我们在 Open WebUI 的YAML配置中默认配置了前期启动的 QwQ-32B 模型服务和后续我们将部署的 SearXNG 服务,如需定制化调整只需调整对应的参数即可:

      containers:
        env:
          - name: OPENAI_API_KEYS # 多个 API Key 用分号分隔
            value: "sk-foo-bar"
          - name: OPENAI_API_BASE_URLS # 多个 API Base URL 用分号分隔
            value: "http://<YOUR-PUBLIC-IP>/v1"
          - name: ENABLE_RAG_WEB_SEARCH
            value: "true"
          - name: RAG_WEB_SEARCH_ENGINE
            value: "searxng"
          - name: SEARXNG_QUERY_URL
            value: "http://searxng-1/search?q=<query>"

联网搜索功能的部署

Open WebUI 支持丰富的周边功能,其中联网搜索是最为常用的功能之一。可以自行申请、配置 Google、Baidu、Bing 等搜索引擎的 API,我们这里基于开源方案 SearXNG,提供一个易部署的私有化搜索方案,可以提供更具隐私安全的搜索体验。

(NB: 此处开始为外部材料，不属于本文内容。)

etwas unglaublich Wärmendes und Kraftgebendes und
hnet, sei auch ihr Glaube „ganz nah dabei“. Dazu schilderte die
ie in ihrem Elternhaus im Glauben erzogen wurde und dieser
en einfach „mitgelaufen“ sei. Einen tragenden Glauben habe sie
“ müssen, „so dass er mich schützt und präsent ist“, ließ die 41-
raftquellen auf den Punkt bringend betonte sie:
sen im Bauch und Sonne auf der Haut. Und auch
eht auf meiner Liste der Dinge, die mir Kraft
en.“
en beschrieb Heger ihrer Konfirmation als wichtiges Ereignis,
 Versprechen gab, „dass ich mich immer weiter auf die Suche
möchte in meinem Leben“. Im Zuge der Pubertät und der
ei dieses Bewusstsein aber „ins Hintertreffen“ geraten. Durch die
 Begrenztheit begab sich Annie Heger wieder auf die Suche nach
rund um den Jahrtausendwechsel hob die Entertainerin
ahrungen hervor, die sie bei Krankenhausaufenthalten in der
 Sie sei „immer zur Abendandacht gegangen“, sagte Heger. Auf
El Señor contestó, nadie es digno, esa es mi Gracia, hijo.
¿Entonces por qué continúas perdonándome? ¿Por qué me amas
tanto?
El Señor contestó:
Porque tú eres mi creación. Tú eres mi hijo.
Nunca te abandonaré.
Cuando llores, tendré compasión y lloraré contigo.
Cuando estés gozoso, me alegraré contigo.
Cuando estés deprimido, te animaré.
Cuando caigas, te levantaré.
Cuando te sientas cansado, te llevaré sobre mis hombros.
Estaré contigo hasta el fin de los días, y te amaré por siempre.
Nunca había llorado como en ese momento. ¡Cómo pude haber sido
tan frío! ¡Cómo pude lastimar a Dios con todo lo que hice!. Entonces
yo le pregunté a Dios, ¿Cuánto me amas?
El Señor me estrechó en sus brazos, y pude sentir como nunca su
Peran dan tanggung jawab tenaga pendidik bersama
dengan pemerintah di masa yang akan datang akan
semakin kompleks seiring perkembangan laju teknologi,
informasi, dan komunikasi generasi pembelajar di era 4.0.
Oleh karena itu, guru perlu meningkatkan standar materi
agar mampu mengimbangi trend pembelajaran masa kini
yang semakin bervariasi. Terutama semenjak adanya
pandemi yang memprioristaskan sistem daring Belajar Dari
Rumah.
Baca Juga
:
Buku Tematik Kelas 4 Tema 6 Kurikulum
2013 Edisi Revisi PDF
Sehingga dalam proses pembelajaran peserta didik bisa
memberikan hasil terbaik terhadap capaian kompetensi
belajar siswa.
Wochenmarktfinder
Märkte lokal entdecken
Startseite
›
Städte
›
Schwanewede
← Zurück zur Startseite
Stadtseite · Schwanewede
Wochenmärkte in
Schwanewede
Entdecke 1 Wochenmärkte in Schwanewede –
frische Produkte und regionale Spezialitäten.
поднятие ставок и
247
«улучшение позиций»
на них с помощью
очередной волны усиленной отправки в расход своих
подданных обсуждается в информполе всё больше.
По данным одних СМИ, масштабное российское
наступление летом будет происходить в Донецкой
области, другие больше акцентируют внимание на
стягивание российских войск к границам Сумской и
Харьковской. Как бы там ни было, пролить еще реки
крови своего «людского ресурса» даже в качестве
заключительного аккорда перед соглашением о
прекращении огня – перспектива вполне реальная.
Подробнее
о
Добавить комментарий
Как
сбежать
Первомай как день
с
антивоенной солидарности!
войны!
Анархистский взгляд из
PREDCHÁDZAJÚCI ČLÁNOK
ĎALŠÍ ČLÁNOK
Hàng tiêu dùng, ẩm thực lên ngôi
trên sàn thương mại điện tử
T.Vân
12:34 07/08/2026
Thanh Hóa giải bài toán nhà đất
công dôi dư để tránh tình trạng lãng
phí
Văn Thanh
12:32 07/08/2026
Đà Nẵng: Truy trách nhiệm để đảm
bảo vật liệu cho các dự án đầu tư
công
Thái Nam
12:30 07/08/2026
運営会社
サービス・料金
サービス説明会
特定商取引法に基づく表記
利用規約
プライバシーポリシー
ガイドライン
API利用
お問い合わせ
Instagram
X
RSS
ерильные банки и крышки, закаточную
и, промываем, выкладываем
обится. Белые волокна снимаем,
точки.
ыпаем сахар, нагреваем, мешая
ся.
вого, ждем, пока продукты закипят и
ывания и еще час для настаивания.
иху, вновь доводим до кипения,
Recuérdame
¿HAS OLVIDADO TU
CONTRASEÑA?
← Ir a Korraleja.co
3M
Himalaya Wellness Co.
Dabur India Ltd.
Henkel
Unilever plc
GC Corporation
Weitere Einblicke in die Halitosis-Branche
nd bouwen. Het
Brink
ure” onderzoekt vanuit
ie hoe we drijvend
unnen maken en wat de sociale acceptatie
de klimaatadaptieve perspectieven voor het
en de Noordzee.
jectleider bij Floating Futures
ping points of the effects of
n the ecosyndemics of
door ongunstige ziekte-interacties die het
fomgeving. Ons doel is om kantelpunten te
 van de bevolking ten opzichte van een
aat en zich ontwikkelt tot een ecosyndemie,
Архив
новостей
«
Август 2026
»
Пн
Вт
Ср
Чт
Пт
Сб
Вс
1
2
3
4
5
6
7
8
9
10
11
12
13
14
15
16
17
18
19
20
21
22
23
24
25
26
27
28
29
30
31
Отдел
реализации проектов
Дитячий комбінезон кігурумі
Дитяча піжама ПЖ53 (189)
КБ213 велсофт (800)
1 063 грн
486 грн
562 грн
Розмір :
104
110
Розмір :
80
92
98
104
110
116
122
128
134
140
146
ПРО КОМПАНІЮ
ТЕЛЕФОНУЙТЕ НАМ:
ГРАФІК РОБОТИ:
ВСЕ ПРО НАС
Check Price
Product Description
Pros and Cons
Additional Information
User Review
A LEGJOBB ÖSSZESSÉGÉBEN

  1. 部署联网搜索功能的示例 searxng.tpl.yaml,文件中包含Deployment和公网IP的Service以及一个1GiB的共享存储卷PVC,yaml示例如下:
apiVersion: v1
kind: PersistentVolumeClaim
metadata:
  name: searxng-data # 存储卷的名称
spec:
  accessModes:
    - ReadWriteMany # 存储卷的读写模式
  resources:
    requests:
      storage: 1Gi # 存储卷的容量大小
  storageClassName: shared-nvme-cn-huabei1 # 创建存储卷使用的StorageClass的名字
---
apiVersion: apps/v1
kind: Deployment
metadata:
  name: searxng-1
  namespace: default
  labels:
    app: searxng-1
spec:
  replicas: 1
  selector:
    matchLabels:
      app: searxng-1
  template:
    metadata:
      labels:
        app: searxng-1
    spec:
      volumes:
        # 挂载分布式存储盘(如需要)
        - name: data
          persistentVolumeClaim:
            claimName: searxng-data
        - name: shm
          emptyDir:
            medium: Memory
            sizeLimit: "2Gi"
        - name: public-data
          hostPath:
            path: /public
      containers:
      - name: searxng
        image: registry-cn-huabei1-internal.ebcloud.com/docker.io/searxng/searxng:latest
        command:
          - sh
          - "-c"
          - |
            rm -f /etc/searxng/settings.yml /etc/searxng/limiter.toml

            if [ ! -f /root/.searxng/settings.yml ]; then
              cp /public/shared-resources/searxng-config/settings.yml /root/.searxng/
            fi
            if [ ! -f /root/.searxng/limiter.toml ]; then
              cp /public/shared-resources/searxng-config/limiter.toml /root/.searxng/
            fi

            cp /root/.searxng/settings.yml /etc/searxng/
            cp /root/.searxng/limiter.toml /etc/searxng/
            # export SEARXNG_BIND_ADDRESS=0.0.0.0
            # export SEARXNG_PORT=8080
            export SEARXNG_SECRET=ABABAB
            # export SEARXNG_LIMITER=true
            # export SEARXNG_PUBLIC_INSTANCE=true
            /usr/local/searxng/dockerfiles/docker-entrypoint.sh
        env:
          - name: HF_ENDPOINT
            value: "https://hf-mirror.com"
        ports:
        - containerPort: 8080
        resources:
          limits:
            cpu: "4"
            memory: 8G
          requests:
            cpu: "2"
            memory: 4G
        volumeMounts:
        - name: shm
          mountPath: /dev/shm
        - name: data
          mountPath: /root/.searxng/
          subPath: searxng-data-mount
        - name: public-data
          mountPath: /public

---
apiVersion: v1
kind: Service
metadata:
  name: searxng-1
  namespace: default
spec:
  ports:
  - name: http-searxng-1
    port: 80
    protocol: TCP
    targetPort: 8080
  # The label selector should match the deployment labels & it is useful for prefix caching feature
  selector:
    app: searxng-1
  sessionAffinity: None
  # 指定 LoadBalancer 类型,用于将服务暴露到外部,自动分配公网 IP
  type: LoadBalancer
# 部署 SearXNG 服务,服务一般会在 30s 内启动完成,默认我们配置了国内可稳定访问的部分搜索服务
kubectl apply -f searxng.tpl.yaml

部署完成后,我们就可以在 Open WebUI 的页面上使用“联网搜索”功能了。